▶ _Document passage_:
********

The neighborhood leaders typically have been coaxed into action by paid field organizers, attended at least one training session, and spent the past few months registering voters and recruiting volunteers for this month's turnout push. All know exactly how many votes their territory must produce.
It is a big responsibility to place on volunteers who, in many cases, have not worked on other campaigns. But it is a model that was built through trial and error in the primaries and suits the unique challenges that face the Obama campaign, said Steve Rosenthal, former political director for the AFL-CIO.
For this election, neighbor-to-neighbor outreach "is more important than in any recent one, because of, without mincing words, the race factor," he said. "Having white validators, people working these neighborhoods who live in those neighborhoods and are of those neighborhoods, who are saying, 'Get out and vote for this guy,' is really important."
After several decades in which campaigns spent mostly on television ads and direct mail, recognition in the power of person-to-person contact has increased over the past dozen years. Rove seized on this notion after the 2000 election, when strong Democratic turnout led by organized labor racked up a popular-vote edge for Democrat Al Gore. For Bush's reelection, he oversaw the construction of a network in key states such as Ohio made of evangelical Christians, gun-rights supporters and other activists, with a clear hierarchy and individual goals for recruitment and contacts.
By contrast, Democrats in 2004 relied on a hybrid turnout effort -- volunteers and staff mustered by Sen. John F. Kerry's campaign, plus paid canvassers and union members overseen by an outside group led by Rosenthal that was able to accept larger donations. The group helped Kerry win several key states, but had downsides: Its canvassers could not advocate explicitly for Kerry, and it could not coordinate efforts with the campaign.
There were other lessons from 2004: Kerry won the Iowa caucus after building an organization that was stronger than that of former Vermont governor Howard Dean, who relied on mostly younger supporters from out of state.
"The basic concept is not a new or revolutionary one," said Jon Carson, Obama's national field director. "Campaigns have always wanted to have a grass-roots, volunteer-driven effort. The two pieces that came together for us . . . was the sheer volume of the people who wanted to get involved and the technology making it easier than ever before to find us. It wasn't that Democrats didn't get it" in past campaigns. "It was that . . . they weren't able to make it work on this scale."
Though the Obama campaign is modeled after previous incarnations, it was shaped and reshaped during the long primary season, as the team adopted what worked and shed what didn't. The operation took months building a network of support in Iowa that paid off with a crucial caucus win, and its belief in that sort of organization hardened when it lost a week later in New Hampshire, where it had done less organizing.
A breakthrough came with the turn to the neighborhood teams. Ganz had been testing the model for the Sierra Club, and the campaign tried it in South Carolina, to great success, as team members held one another accountable and boosted morale.
The team structure also proved effective in California as a way to absorb the waves of volunteer interest building there. When it came time to organize for the general election, the Obama campaign applied the structure everywhere.

********

▶ _Data provided_:

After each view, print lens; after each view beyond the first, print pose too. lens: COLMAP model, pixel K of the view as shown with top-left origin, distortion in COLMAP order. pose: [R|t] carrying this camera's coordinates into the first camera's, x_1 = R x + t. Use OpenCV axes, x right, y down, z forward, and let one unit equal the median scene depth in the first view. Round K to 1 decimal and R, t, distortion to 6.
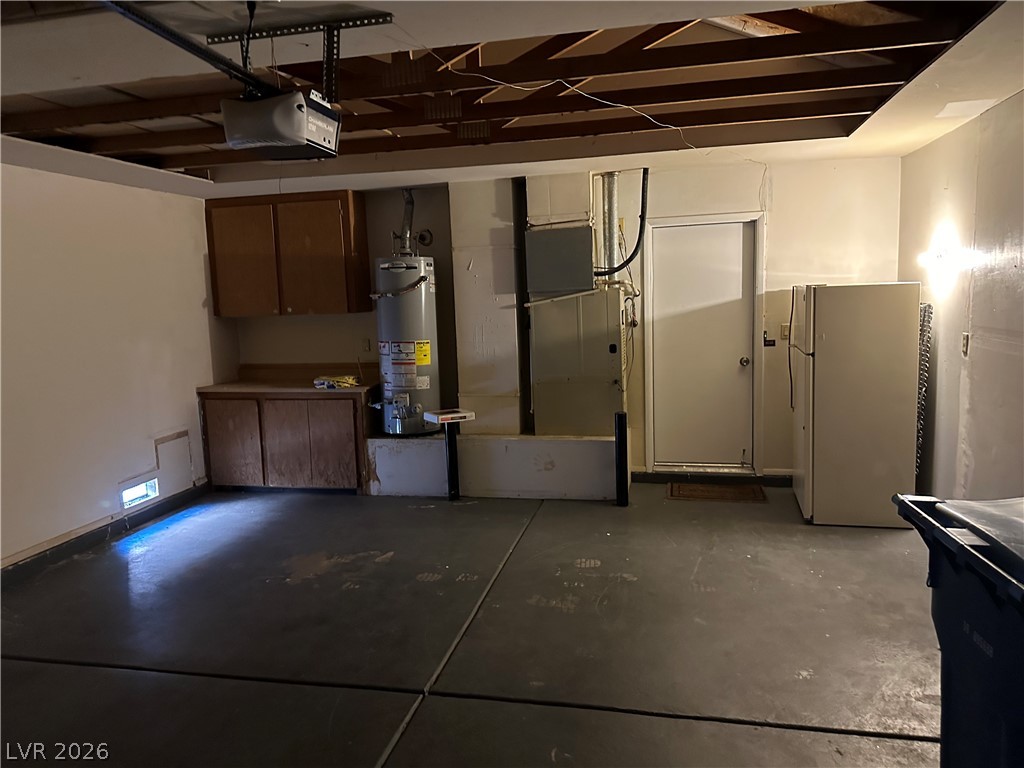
lens RADIAL K [[724.4, 0, 512.0], [0, 724.4, 384.0], [0, 0, 1]] dist [0.106469, -0.163343]
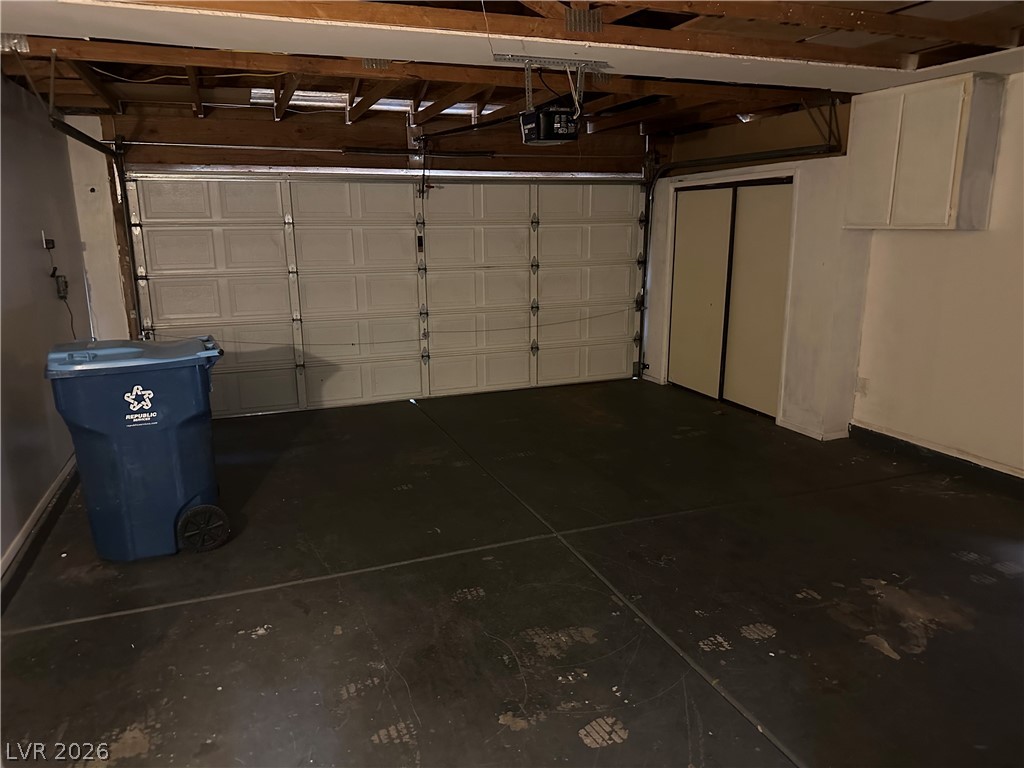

********

▶ _Exercises_:
- A) In the passage on the Obama campaign's field organization, who is named as Obama's national field director?
- B) Which U.S. states does the passage on the Obama campaign's field organization mention by name? List every one.

▶ _Problem solutions_:
- A) Jon Carson

- B) Ohio, Iowa, Vermont, New Hampshire, South Carolina, California